Problems and tasks ->
**A.** From the t-shirt fuzz thread, write out the passage starting with "Use a lint roller." and going on through "any loose fuzz.".
**B.** Condense the paragraph in the t-shirt fuzz thread that opens "I've been printing on 100% cotton NL" into a shorter version that keeps its main facts.

-- Excerpt follows --

# T-shirt fuzz



## TulsaTshirts (Feb 22, 2012)

I'm printing white ink on Next Level 1540 (black) t-shirts, and every time I pass over it with the squeegee I get little fuzzies come up on the shirt. I've had it happen over the years on a much lower level, but this is on all of them. Is there a trick to getting rid of these little fuzzies? 

It's like I'm rearranging all the t-shirt lint on them.


----------



## splathead (Dec 4, 2005)

Use a lint roller.


----------



## NoXid (Apr 4, 2011)

I've seen heat pressing suggested before as a way to get the fuzz to lay down, but probably best to roll it first to remove any loose fuzz.


I've been printing on 100% cotton NL for a while and haven't noticed much fuzz. However, I recently picked up some samples of their tri-blend and cotton/poly garments, and there was a noticeable amount of fuzz on all of them. I'm not sure if this goes hand-in-hand with blends, or what.


----------



## TulsaTshirts (Feb 22, 2012)

-- Excerpt concluded --
-- Record set follows --

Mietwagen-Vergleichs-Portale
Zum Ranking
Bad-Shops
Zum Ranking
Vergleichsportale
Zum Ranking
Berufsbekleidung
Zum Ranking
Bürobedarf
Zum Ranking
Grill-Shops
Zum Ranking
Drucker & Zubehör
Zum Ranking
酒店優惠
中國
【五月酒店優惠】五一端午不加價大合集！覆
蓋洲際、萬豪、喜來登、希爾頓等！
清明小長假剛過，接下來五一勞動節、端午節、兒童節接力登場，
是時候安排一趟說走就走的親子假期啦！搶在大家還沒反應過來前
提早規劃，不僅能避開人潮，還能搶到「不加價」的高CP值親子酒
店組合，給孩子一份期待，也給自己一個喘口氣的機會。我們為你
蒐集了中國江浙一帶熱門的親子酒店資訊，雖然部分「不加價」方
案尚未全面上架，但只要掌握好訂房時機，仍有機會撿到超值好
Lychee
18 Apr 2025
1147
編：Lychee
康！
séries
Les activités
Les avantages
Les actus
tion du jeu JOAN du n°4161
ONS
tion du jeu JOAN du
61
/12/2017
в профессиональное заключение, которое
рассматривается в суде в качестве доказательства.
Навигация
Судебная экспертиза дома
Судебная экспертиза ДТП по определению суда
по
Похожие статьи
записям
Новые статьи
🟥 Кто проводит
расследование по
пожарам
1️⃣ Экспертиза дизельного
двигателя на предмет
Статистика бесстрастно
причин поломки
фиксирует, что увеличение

-- Record set concluded --

Response list ->
**A.**
Use a lint roller.


----------



## NoXid (Apr 4, 2011)

I've seen heat pressing suggested before as a way to get the fuzz to lay down, but probably best to roll it first to remove any loose fuzz.

**B.** Printing on 100% cotton NL shirts produced little fuzz, but recent samples of their tri-blend and cotton/poly garments all showed noticeable fuzz. Whether blends cause this is uncertain.